The Art Gallery of Ontario continued its internationalist push Thursday as it appointed a Chinese curator with American experience to the key portfolio of modern and contemporary art. Born and raised in Shanghai, Xiaoyu Weng currently works as an associate curator at the Guggenheim Museum in New York. This summer, she will take up the role of modern and contemporary curator at the AGO in Toronto, a city she has never visited.
Her appointment is sure to raise questions for the local and national visual-art community, where the AGO’s contemporary curator wields considerable power as the person who decides which living Canadian artists might be added to one of the leading public collections in the country. Weng, who has specialized in expanding the contemporary canon to all corners of the globe, has only followed Canadian art from a distance. She’s an admirer of Janet Cardiff, whose work she has seen internationally, and such prominent Vancouver artists as Ken Lum, Ron Terada and Stan Douglas, first encountered in a grad school project she did about North American artists on the West Coast. She was also impressed by the achievements of the inaugural Toronto Biennial of Art in 2019, having herself curated the Ural Industrial Biennial of Contemporary Art in Yekaterinburg, Russia that year.
“I’m not an expert in Canadian art, but there are artists I am following closely … I’m more interested in focusing on individual practices and the perspectives these artists are bringing than in trying to label them or put them in a box, calling them Canadian art or Canadian artists,” she said in an interview. She added that she doesn’t think nationality is the first characteristic with which artists define their identity. “I’d take the same position on artists from China or anywhere else.”

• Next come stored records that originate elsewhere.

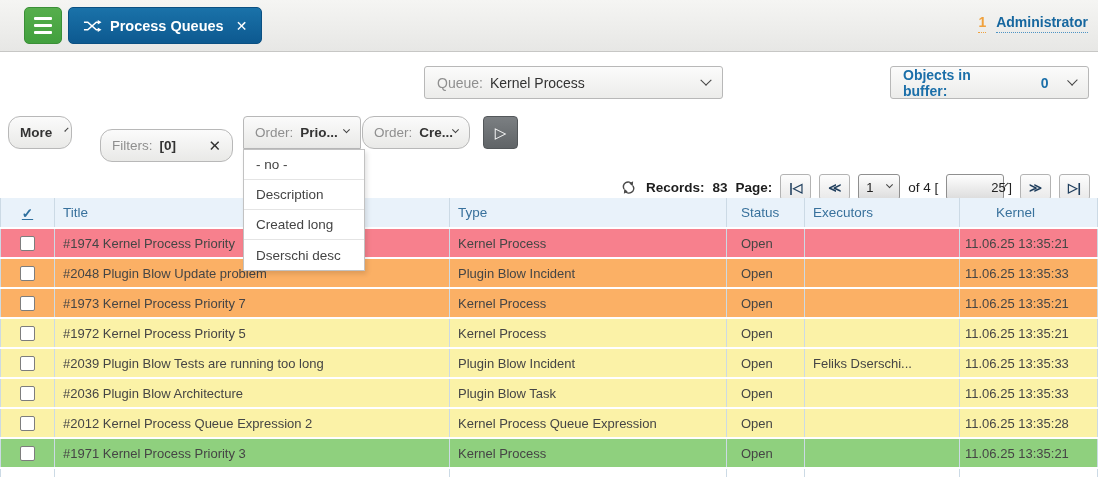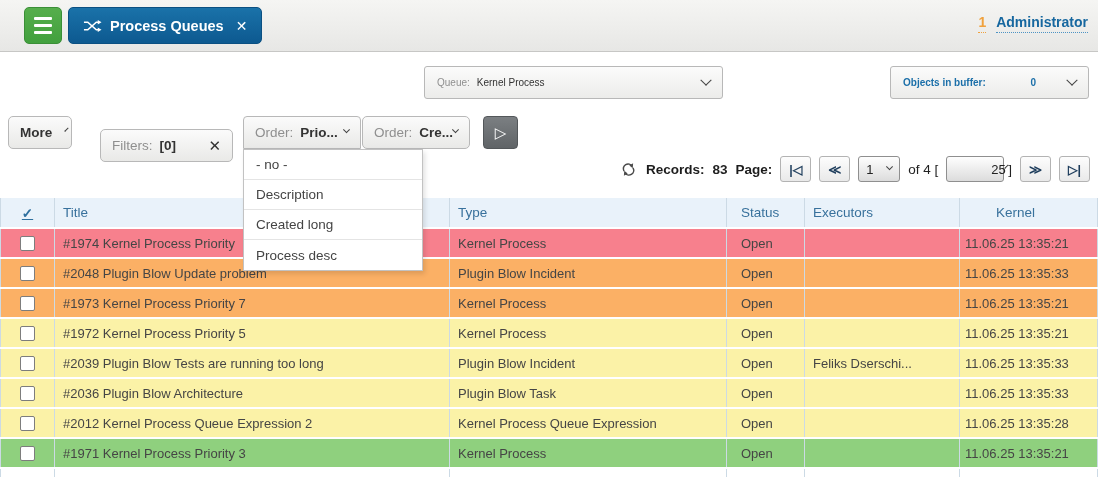"Queue:" .select-btn { font-size: 10px -> 14px }
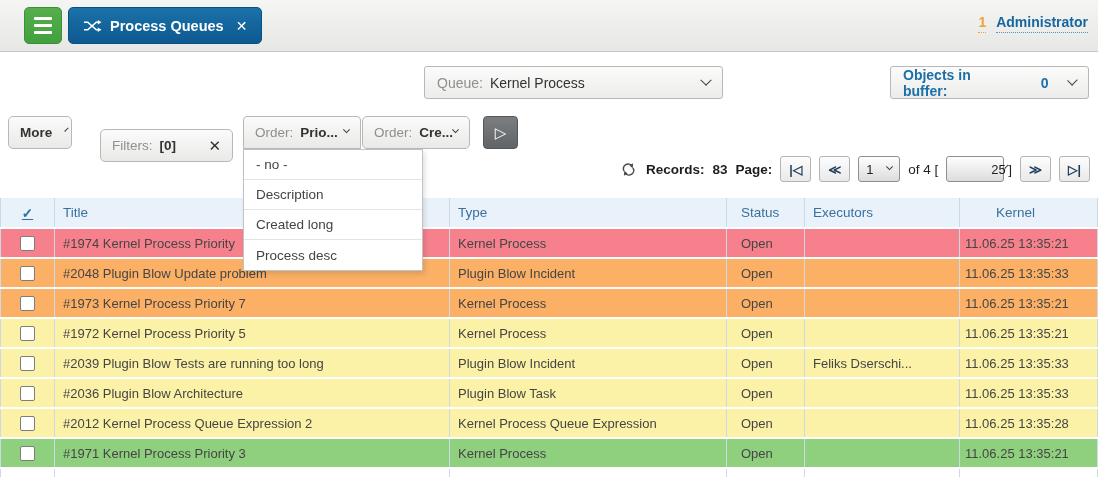"More" .tb-btn { border-radius: 5px -> 12px }
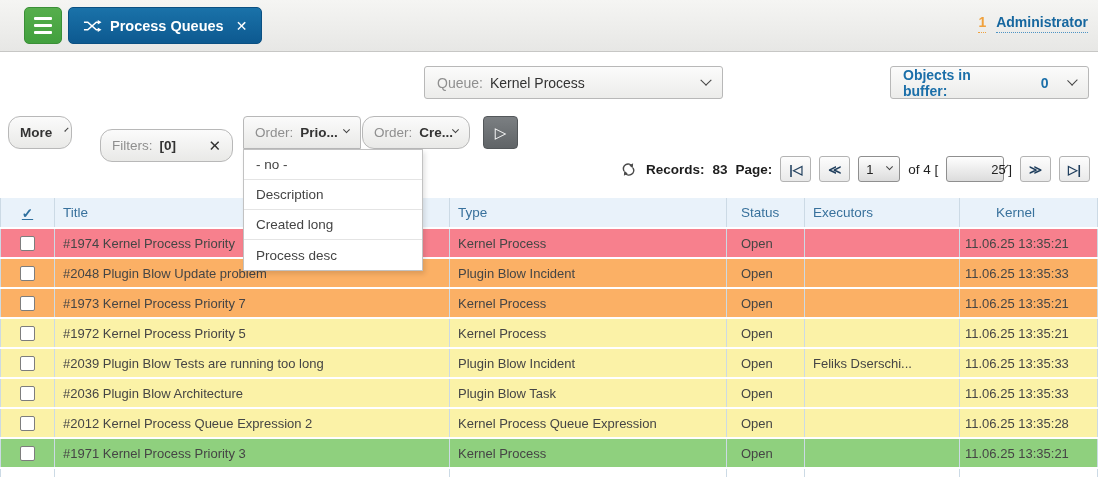"- no -" .dropdown { width: 180px -> 122px }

Her international outlook may serve the AGO well. In announcing the appointment, chief curator Julian Cox said Weng would “help us further our goals of leading global conversations from Toronto. She will also help us put Canadian artists on the global stage and shape the presentation of our collection in dynamic new ways.” Her expansionary approaches fit with the AGO’s attempts to redefine its narrow focus on the Western canon; last November, the gallery promoted Julie Crooks into a new role curating the art of global Africa and the African diaspora.
“How do we look at issues with a perspective that isn’t limited to a Eurocentric view?” Weng asked.
Apparently not by filling the AGO’s galleries with the work of China’s global art stars – even though her Guggenheim gig involved a Chinese art initiative that brought new artists into the gallery to question audience assumptions about the region.
“I am very critical of the so-called rise of contemporary Chinese art. It’s very much compelled by the market … capital pouring in,” she said. She added it’s important to view Chinese art in its social and political setting and to consider the art of China’s neighbours in Southeast Asia.
Despite her postcolonial outlook, her appointment confirms suspicions that any ambitious Canadian art curator better get some international experience, preferably American, if they want to rise in the ranks at a big Canadian museum. The two most recent art museum directorships to come open here both went to Canadian art historians with significant American credentials. Last fall, the Montreal Museum of Fine Arts repatriated Stéphane Aquin from the Hirshhorn Museum and Sculpture Garden in Washington, while Sasha Suda, director at the National Gallery of Canada since 2019, worked at New York’s mighty Metropolitan Museum before she was appointed curator of European art at the AGO.
It was because Suda lured her AGO colleague Kitty Scott to Ottawa as chief curator that the contemporary curator job in Toronto became vacant. Weng considers Scott a close colleague, but Canadian artists may be looking for more proof of such a connection with the national scene. Scott is known as a strong advocate of Canadian artists – witness her blockbuster 2019 exhibition devoted to the work of B.C. Indigenous artist Brian Jungen.
Weng’s appointment means that three top jobs at the AGO are held by professionals who came to Canada from the U.S. AGO director Stephan Jost is an American who previously worked as director at the Honolulu Museum of Art and several smaller U.S. institutions, while Cox is a Briton who worked at museums in San Francisco, Atlanta and Los Angeles before arriving in Toronto.
Weng’s position is that the visual arts are particularly useful for discussing cross-cultural issues and, when it comes to acquiring Canadian art, she hopes to focus on marginalized artists that have not been previously collected. “How can I be an active agent in connecting the dots?” she asked. “I really see myself as bringing some new perspectives and fresh eyes, looking not only at international artists but also local artists.”
However they define themselves, Canadian artists will wait and see.